SUPPLIED RECORDS: Begin

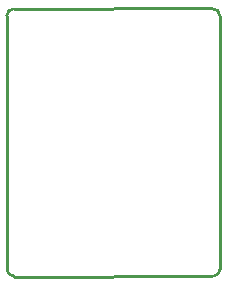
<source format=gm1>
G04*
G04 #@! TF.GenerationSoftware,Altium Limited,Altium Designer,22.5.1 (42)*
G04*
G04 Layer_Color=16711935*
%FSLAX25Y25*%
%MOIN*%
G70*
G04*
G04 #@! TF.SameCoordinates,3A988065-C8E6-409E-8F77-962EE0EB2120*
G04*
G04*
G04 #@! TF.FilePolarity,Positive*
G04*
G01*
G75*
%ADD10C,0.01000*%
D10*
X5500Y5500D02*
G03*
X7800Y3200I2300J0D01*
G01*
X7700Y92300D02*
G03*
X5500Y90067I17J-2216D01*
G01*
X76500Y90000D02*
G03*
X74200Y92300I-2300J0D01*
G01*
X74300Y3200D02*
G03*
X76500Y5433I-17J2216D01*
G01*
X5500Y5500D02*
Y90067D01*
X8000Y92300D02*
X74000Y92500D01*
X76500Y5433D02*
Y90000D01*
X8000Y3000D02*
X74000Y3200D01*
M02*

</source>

SUPPLIED RECORDS: End
SUPPLIED RECORDS: Begin

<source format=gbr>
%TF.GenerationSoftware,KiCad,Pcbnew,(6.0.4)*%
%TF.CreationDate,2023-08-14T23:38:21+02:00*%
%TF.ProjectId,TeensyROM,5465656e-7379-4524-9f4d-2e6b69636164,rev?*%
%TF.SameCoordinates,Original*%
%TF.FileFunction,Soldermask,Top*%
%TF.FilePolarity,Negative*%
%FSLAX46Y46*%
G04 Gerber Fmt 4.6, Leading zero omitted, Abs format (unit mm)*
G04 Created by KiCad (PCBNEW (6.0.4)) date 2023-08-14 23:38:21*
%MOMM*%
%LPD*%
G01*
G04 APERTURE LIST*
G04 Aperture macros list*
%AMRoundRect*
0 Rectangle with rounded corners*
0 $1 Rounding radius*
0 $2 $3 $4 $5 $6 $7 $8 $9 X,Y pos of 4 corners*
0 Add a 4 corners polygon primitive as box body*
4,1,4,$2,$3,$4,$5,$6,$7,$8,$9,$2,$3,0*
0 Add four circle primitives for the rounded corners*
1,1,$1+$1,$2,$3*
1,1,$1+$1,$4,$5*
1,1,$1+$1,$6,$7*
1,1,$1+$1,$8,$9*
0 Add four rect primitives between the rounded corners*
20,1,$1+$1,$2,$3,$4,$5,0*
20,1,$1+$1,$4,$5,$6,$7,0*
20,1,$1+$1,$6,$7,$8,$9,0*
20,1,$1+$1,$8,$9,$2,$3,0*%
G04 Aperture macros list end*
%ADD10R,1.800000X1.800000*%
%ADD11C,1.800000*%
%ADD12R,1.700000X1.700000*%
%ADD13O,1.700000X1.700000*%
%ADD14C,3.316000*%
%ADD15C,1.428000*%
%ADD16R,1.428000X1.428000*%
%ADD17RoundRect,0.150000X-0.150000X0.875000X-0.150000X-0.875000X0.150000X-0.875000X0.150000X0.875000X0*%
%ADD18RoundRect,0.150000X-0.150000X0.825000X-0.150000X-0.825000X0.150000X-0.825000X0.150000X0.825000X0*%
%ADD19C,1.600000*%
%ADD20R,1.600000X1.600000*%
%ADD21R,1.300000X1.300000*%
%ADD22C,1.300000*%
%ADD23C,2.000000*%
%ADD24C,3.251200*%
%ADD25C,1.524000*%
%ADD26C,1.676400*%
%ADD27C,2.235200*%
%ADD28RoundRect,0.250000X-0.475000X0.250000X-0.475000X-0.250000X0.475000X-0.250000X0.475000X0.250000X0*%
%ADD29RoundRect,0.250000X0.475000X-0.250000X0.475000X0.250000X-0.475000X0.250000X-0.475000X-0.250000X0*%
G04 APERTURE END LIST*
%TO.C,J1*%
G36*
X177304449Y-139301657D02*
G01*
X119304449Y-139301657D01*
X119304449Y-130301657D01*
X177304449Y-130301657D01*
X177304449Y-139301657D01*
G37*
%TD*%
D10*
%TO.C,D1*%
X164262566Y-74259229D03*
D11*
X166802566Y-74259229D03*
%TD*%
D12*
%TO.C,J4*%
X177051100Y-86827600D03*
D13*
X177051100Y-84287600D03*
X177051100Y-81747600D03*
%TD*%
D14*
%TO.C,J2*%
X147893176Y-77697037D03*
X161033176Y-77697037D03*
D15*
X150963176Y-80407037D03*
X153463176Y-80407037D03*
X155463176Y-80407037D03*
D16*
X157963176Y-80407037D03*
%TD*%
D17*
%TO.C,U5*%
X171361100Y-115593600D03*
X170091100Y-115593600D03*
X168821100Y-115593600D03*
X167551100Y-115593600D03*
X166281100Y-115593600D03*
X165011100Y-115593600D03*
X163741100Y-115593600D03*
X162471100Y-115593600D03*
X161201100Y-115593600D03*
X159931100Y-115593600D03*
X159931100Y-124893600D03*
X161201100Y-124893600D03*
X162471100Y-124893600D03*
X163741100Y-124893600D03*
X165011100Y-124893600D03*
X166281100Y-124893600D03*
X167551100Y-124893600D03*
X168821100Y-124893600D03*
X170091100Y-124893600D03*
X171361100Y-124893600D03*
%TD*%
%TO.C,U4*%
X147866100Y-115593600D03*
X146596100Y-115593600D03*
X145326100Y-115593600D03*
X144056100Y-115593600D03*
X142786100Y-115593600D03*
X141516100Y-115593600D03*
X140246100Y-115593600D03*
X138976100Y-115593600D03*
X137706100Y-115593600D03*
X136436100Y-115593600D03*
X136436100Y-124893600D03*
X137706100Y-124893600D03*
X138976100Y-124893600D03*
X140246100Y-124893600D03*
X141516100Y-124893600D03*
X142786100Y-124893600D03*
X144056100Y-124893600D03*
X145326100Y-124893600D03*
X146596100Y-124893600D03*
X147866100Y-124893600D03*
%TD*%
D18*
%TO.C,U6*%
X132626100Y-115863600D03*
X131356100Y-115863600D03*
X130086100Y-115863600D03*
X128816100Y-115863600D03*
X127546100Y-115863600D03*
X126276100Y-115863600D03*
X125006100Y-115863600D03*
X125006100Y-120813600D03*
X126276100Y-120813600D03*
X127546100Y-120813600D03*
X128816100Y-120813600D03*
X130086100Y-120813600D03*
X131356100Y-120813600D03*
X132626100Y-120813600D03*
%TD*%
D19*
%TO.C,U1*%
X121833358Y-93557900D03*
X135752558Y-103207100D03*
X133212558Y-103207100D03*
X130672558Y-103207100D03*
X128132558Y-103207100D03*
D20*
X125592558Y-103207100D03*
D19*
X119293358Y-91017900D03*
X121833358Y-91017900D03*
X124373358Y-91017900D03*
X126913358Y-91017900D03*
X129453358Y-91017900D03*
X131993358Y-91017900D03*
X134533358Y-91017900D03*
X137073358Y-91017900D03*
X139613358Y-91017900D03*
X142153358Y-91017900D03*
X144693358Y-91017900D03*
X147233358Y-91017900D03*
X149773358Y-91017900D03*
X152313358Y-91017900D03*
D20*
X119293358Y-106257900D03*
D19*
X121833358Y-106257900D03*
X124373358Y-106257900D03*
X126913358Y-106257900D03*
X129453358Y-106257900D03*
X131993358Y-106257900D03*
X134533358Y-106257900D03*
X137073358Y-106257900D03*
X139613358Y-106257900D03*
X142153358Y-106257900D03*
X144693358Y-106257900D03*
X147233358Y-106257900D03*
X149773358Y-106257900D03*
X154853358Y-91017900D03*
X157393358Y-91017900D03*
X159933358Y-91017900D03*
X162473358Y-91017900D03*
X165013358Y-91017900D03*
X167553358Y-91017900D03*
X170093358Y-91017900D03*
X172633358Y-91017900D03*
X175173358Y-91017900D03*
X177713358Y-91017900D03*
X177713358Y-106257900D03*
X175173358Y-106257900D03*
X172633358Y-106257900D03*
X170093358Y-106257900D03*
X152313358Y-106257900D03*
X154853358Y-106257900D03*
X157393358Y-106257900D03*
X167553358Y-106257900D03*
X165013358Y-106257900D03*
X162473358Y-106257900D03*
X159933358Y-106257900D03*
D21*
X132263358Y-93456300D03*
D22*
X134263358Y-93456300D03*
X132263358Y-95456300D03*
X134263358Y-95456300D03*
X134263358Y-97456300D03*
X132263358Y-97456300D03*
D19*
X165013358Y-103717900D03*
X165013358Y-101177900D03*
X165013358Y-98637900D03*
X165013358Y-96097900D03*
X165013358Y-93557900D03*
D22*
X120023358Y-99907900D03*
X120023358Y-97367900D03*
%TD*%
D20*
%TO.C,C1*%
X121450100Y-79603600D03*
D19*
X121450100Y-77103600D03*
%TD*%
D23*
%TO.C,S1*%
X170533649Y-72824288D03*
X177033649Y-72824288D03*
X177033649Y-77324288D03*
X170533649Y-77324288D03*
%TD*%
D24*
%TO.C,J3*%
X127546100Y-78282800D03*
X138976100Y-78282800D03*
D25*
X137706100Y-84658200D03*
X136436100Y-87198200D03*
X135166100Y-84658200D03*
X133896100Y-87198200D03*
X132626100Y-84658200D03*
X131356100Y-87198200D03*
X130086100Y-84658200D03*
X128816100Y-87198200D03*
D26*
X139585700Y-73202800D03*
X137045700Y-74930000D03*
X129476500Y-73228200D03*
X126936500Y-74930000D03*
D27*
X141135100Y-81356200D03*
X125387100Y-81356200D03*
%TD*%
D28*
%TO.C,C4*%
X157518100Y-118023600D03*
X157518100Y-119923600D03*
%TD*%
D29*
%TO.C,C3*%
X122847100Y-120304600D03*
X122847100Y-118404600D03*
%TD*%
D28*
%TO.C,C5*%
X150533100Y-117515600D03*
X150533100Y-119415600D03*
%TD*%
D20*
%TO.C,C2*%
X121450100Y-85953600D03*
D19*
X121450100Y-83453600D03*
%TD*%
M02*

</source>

SUPPLIED RECORDS: End

Reproduce the lines of the entries above from the one with "X125592558Y-103207100D03*" to the one with "X175173358Y-106257900D03*", both included, exactly and without any other line.

RESPONSE AREA:
X125592558Y-103207100D03*
D19*
X119293358Y-91017900D03*
X121833358Y-91017900D03*
X124373358Y-91017900D03*
X126913358Y-91017900D03*
X129453358Y-91017900D03*
X131993358Y-91017900D03*
X134533358Y-91017900D03*
X137073358Y-91017900D03*
X139613358Y-91017900D03*
X142153358Y-91017900D03*
X144693358Y-91017900D03*
X147233358Y-91017900D03*
X149773358Y-91017900D03*
X152313358Y-91017900D03*
D20*
X119293358Y-106257900D03*
D19*
X121833358Y-106257900D03*
X124373358Y-106257900D03*
X126913358Y-106257900D03*
X129453358Y-106257900D03*
X131993358Y-106257900D03*
X134533358Y-106257900D03*
X137073358Y-106257900D03*
X139613358Y-106257900D03*
X142153358Y-106257900D03*
X144693358Y-106257900D03*
X147233358Y-106257900D03*
X149773358Y-106257900D03*
X154853358Y-91017900D03*
X157393358Y-91017900D03*
X159933358Y-91017900D03*
X162473358Y-91017900D03*
X165013358Y-91017900D03*
X167553358Y-91017900D03*
X170093358Y-91017900D03*
X172633358Y-91017900D03*
X175173358Y-91017900D03*
X177713358Y-91017900D03*
X177713358Y-106257900D03*
X175173358Y-106257900D03*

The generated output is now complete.